BOJ Cuts Purchases of Shorter-Maturity Bonds as Yields DeclineBy
Central bank offered to buy 320 billion yen of 1-3-year bonds
BOJ signaled it would cut March buying in plan issued Tuesday
The Bank of Japan trimmed purchases of shorter-maturity debt in its first bond-buying operation in March, taking advantage of a drop in yields.
The central bank offered to buy 320 billion yen ($2.8 billion) of debt due in one-to-three years on Wednesday, down from 400 billion yen for the same maturities in its previous operation on Feb. 27. The BOJ trimmed purchases of three-to-five year notes to 400 billion yen from 420 billion yen.
The cutback underlines the BOJ’s desire to focus on controlling the yield curve amid rising concerns over the sustainability of its bond purchases after it has bought up 40 percent of the nation’s outstanding government debt. The central bank Tuesday sought to improve transparency by giving out the exact dates for most of its planned purchases in March.
“The plan suggests the BOJ is letting yields longer than 25 years to rise, while also suggesting cutting bonds in one-to-five-year maturity,” said Souichi Takeyama, a rates strategist at SMBC Nikko Securities Inc. in Tokyo.
The Japanese central bank will buy most type of bonds between two to six times in March, it said in a statement Tuesday, little changed from February. The BOJ gave a narrower range for the amount it will spend at each auction. Using the midpoint of the purchase range, the central bank is projected to buy 8.9 trillion yen of bonds for the month, which will be down from the 9.5 trillion yen it has spent in February on regular operations.
BOJ Governor Haruhiko Kuroda has told investors they shouldn’t read too much into the daily operations, while reiterating a plan to anchor the 10-year yield at around zero percent.
The yield on the five-year bond climbed 1.5 basis points to minus 0.13 percent, while that on the 10-year rose half a basis point to 0.055 percent.
“The BOJ’s clear message is to reduce bond buying in the one-to-three-year zone, and the rest will be the same as in February,” said Kazuhiko Sano, chief bond strategist at Tokai Tokyo Securities.

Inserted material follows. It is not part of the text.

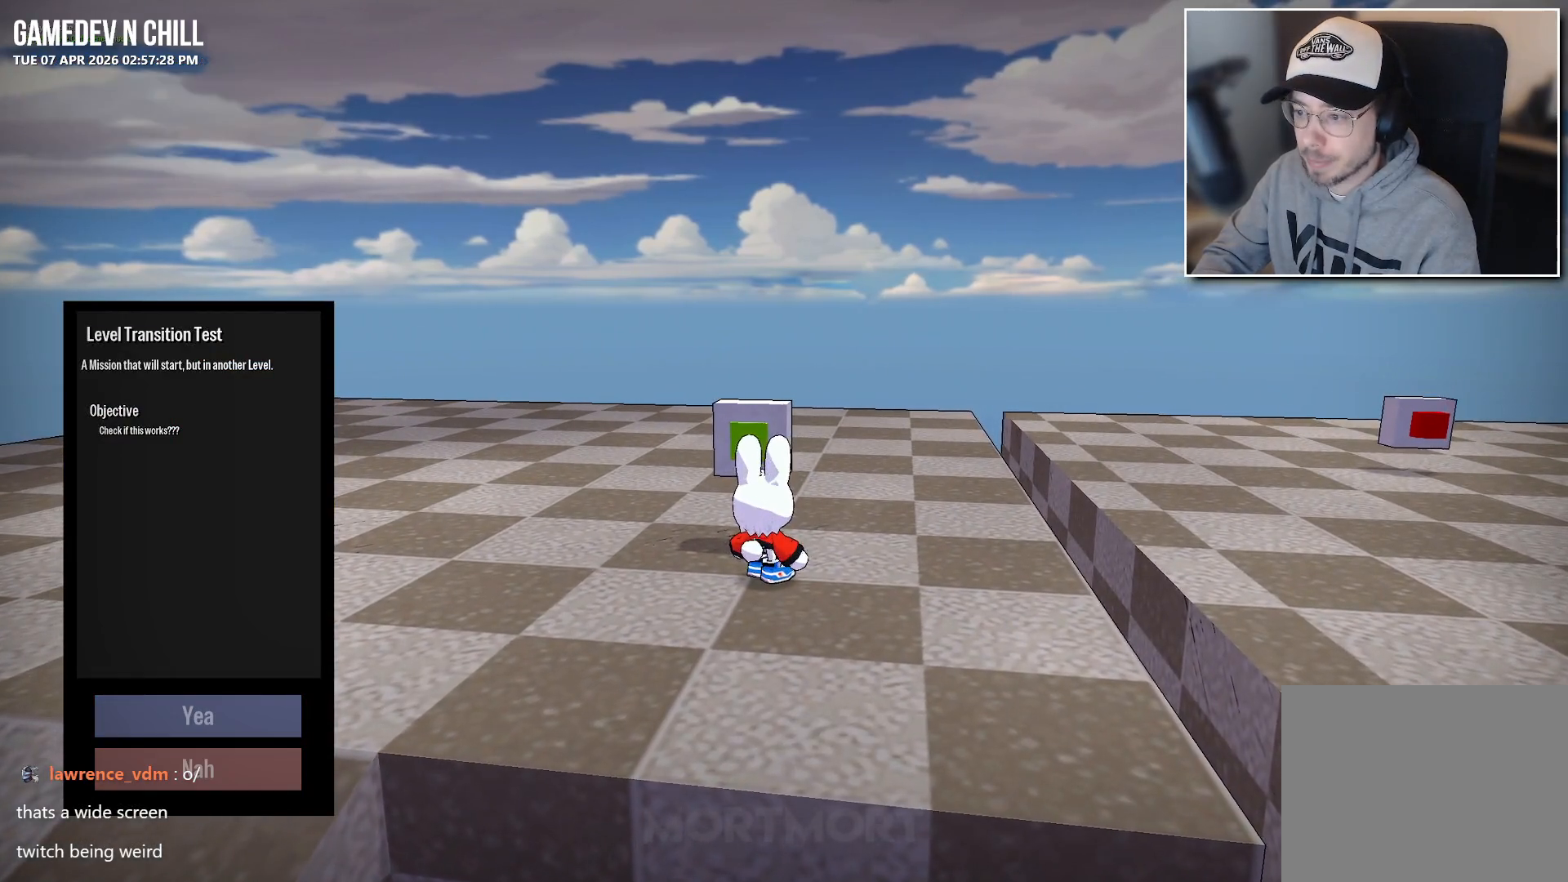
{"buttons": [], "left_stick": "center", "right_stick": "center", "events": []}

Sano said the change in format of monthly purchase should not impact markets as it resulted from the BOJ’s “unskillful” market operations.
The changes are intended to reduce volatility in bond yields and increase transparency, a BOJ official said at a briefing Tuesday. Based on the midpoint of the purchase range, the central bank will buy fewer bonds in the one-to-five-year zone, where yields have fallen recently, and more maturing between five and 25 years.